▶ _Required tasks_:
[a] Decide whether each of the following statements agrees with the ribbon connector passage, answering yes or no and quoting the deciding words: (i) Front section 74 is joined to rear section 72 by a polymeric living hinge; (ii) Pins 80 are made of an insulating material; (iii) Rear section 72 has semi-oval recesses that receive conduits 58 and 59.
[b] Carry on the ribbon connector passage, starting after its final sentence.

▶ _Document section_:
###

Access to the conductors 51-56 and fluid conduits 58, 59 is provided by connectors 70, such as shown in FIGS. 2-5 wherever along the ribbon that a utility needs to be introduced to the ribbon or where a module is to be coupled for utilizing a utility available from the ribbon. One such connector will be installed along the rear wall 57 of the ribbon and connect the ribbon to a source of utilities (shown schematically at 64 in FIG. 4) in a manner similar to the coupling of the ribbon to a module. Each of the connectors 70 includes a rear section 72 having semicircular recesses 71 at spaced locations for receiving the semicircular sections 61 on the rear surface 57 of cable 50. Rear section 72 also includes semi-oval recesses 73 for receiving the oval half profile of the conduits 58 and 59, as shown in FIGS. 2-3. Connector 70 also includes a front section 74 hinged to rear section 72 by a polymeric living hinge 75. Section 74 includes conduit-piercing pins 80 extending through the connector 70 in the semi circular conductor receiving recesses 76. Pins 80 are made of a conductive material and include knife edges 82 for piercing the ribbon 50 for engaging and circumscribing conductors 51-56 for making electrical contact therewith. The outwardly extending pins on the opposite side of edges 82 are engaged by sockets, such as sockets 132, 134 (FIG. 4), coupled to a module, such as module 40, for supplying operating power thereto.

###

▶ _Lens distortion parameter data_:
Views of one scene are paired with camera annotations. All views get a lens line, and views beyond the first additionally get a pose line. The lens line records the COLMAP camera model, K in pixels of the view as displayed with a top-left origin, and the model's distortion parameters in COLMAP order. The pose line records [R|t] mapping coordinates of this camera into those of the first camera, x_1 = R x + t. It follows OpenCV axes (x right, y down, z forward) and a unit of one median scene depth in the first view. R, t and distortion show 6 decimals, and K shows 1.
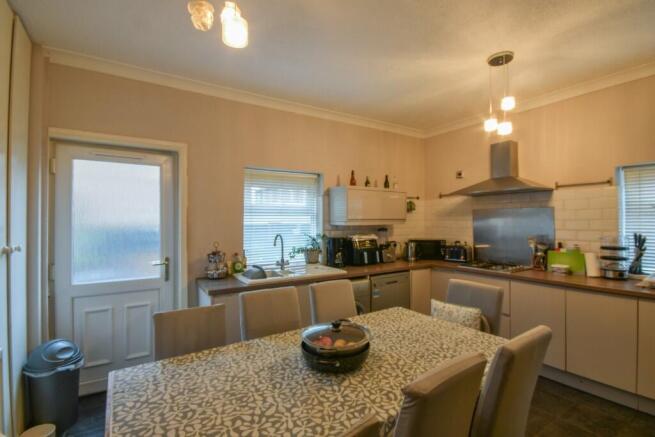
lens RADIAL K [[297.0, 0, 330.4], [0, 297.0, 217.3], [0, 0, 1]] dist [0.048824, -0.025571]
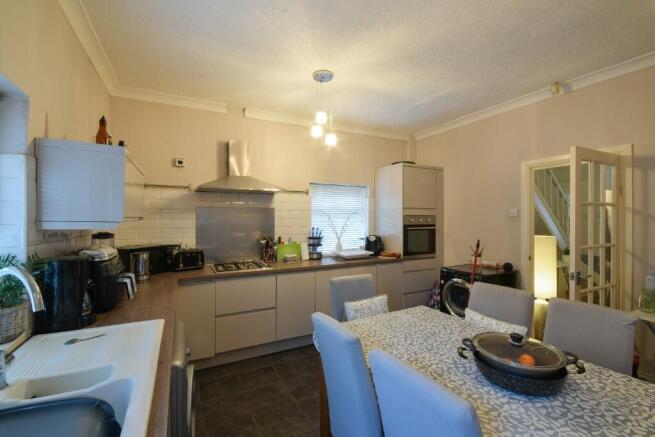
lens RADIAL K [[297.0, 0, 330.4], [0, 297.0, 217.3], [0, 0, 1]] dist [0.048824, -0.025571]
pose [[0.134067, 0.006513, 0.990951, -0.366421], [-0.008201, 0.999951, -0.005463, 0.006743], [-0.990938, -0.007394, 0.134114, 0.562306]]
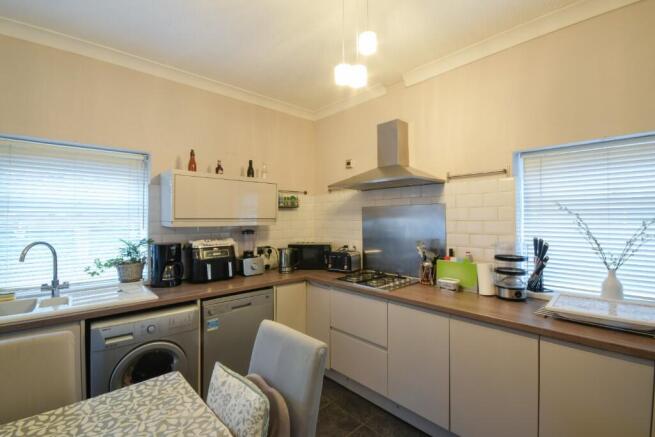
lens RADIAL K [[281.9, 0, 315.8], [0, 281.9, 219.2], [0, 0, 1]] dist [0.000112, 0.000996]
pose [[0.990236, 0.004263, 0.139339, 0.273708], [-0.005637, 0.999939, 0.009461, 0.000630], [-0.139291, -0.010154, 0.990199, 0.287728]]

###

▶ _List of answers_:
[a]
(i) Yes: "Connector 70 also includes a front section 74 hinged to rear section 72 by a polymeric living hinge 75."
(ii) No: "Pins 80 are made of a conductive material"
(iii) Yes: "Rear section 72 also includes semi-oval recesses 73 for receiving the oval half profile of the conduits 58 and 59"

[b]
The front section 74 of connector 70 is secured to rear section 72 initially by pairs of locking tabs 77 which fit within slots 77′ to initially hold the connector 70 in place at a selected location along the continuously selectable length of ribbon cable 50. Once the initial position has been established and the clamp-like connector 70 has been positioned on ribbon cable 50, front section 74 is firmly secured to rear section 72 by means of a plurality of self threading fasteners, such as threaded screws 90, 92, and 94 (FIGS. 4-5) which extend through apertures 84 in section 74. In order to provide fluid communication to the conduits 58 and 59, knife edge piercing threaded fittings 100 and 102 are provided and self-threaded into the relatively thin walls of conduits 58 and 59, as best seen in FIG. 5. For such purpose, each of the fittings 100 include a sharp knife edge end 101 and threads 103 of sufficient length to extend through apertures 78 and 79 in front section 74 of the connector 70. Each of the fittings 100 and 102 also include a backing flange 105 and sealing O-ring 106, which assures a fluid-tight seal between the fittings 100, 102 and the conduits 58, 59. Each of the fittings integrally include a nipple 110 to receive a quick disconnect fitting 120 in sealable relationship thereto. Fitting 120 can be a fitting such as manufactured by the John Guess Company, such as Model No. 5/16SCV, or similar coupling. Fitting 120 has an end 122 for receiving nipple 110 and an opposite end 124 which sealably receives the nipple 130 extending from module 40 to supply the fluid, such as a coolant, to module 40 from one of the conduits 58 or 59. A similar fluid coupling arrangement is provided for the other of the conduits as required by a given module.
Module 40 also includes female sockets 132 and 134 with pin-receiving contacts 136 for engaging electrical contact pins 80 extending from the ribbon cable connector 70. The conductors and utilities through the conduits 58 and 59 can be supplied through a connector 70 coupled to the rear surface of the ribbon in a manner similar to that shown in FIG. 4 but coupled to the utilities at a location spaced from a connector for a module. A sealing end cap 140, such as shown in FIG. 2, which extends over and sealably engages the opposite ends of ribbon cable 50. FIG. 5 illustrates the coupling of one of the modules 40 to the ribbon 50, it being understood that the other modules in the cabinets and doors are similarly coupled to the ribbon as is the ribbon to the supply of utilities.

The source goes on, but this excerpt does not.